Although casualty numbers are reducing, young drivers and their passengers remain a vulnerable group when it comes to crashes, injuries and fatalities across Scotland.
From April 2010 to March 2011, 18 people were killed and 200 were injured on Tayside roads. Whilst not all collisions were attributable to young drivers, many included young people in the 17 to 25 age group. Factors in young driver crashes include inexperience, lack of awareness, distraction and, at times, peer pressure and over confidence.
It is little surprise then, that the emergency services and their partners see the highly impactive Safe Drive Stay Alive event being as relevant now as it was when it was first introduced in Tayside in 2007.
The Safe Drive Stay Alive theatre production will once again engage with hundreds of senior high school pupils and college students when the shows begin later this month across Angus, Dundee and Perth.
Its intention is to offer an insight into the realities of a fatal road collision and attempts to change attitudes towards safe driver and passenger behaviour. The overall aim of Safe Drive Stay Alive is to give the audience a true sense of their own mortality and clearly illustrate the real dangers that arise when road safety is neglected.
Tayside Police Assistant Chief Constable, Angela Wilson, said: “I am delighted to support another year of Safe Drive Stay Alive. Tayside Police view this as a very effective and impactive way of educating young people to become careful, considerate and safe drivers and road users.
“This Tayside wide partnership event draws together the experiences of many individuals to show vulnerable young people the gravity of being in charge of a vehicle, which if driven inappropriately can lead to serious injuries or fatalities.

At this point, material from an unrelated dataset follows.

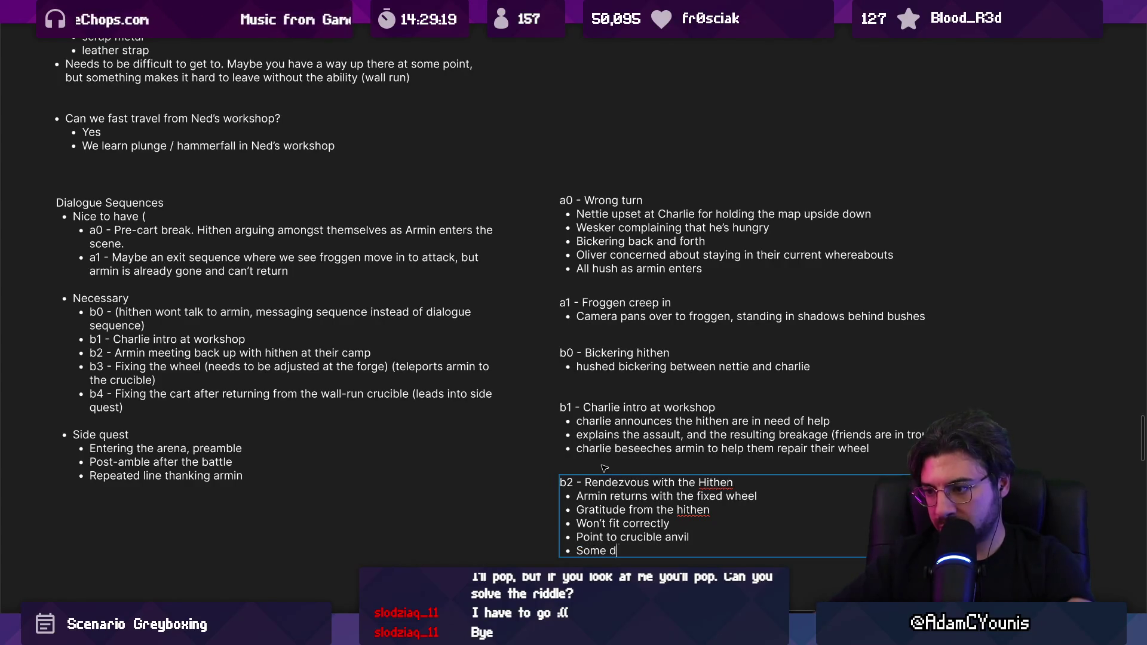
{"action": "type", "text": "iscussion about what it is"}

“Young drivers are inexperienced and can only become good drivers by practicing and improving their skills.
“Too often the emergency services witness at first hand the tragic end result of young drivers taking risks, which they may not fully appreciate, including such simple things as failing to wear a seat belt.
“Injuries sustained in a collision may affect people for the rest of their lives and the consequences of causing a fatality are simply horrendous to all involved.
“Young people may think they are invincible; unfortunately the number of collisions we have to deal with show they are not. They need to understand that any risks they take when driving can have monumental effects on themselves, their family and their friends.
“Safe Drive Stay Alive is not looking to scare young people, it is designed to get them to think about their actions before they get in the driver or passenger seat. I know it will be very impactive and thought provoking for all who attend.”
By drawing together the experiences of many individuals the Tayside-wide partnership are able to stress the gravity of being in charge of a vehicle and the responsibility that comes with it.
In Forfar one of the shows has already taken place but there is still time to see it today (Wednesday) at the Reid Hall from 10.15 a.m. to 12.15 p.m.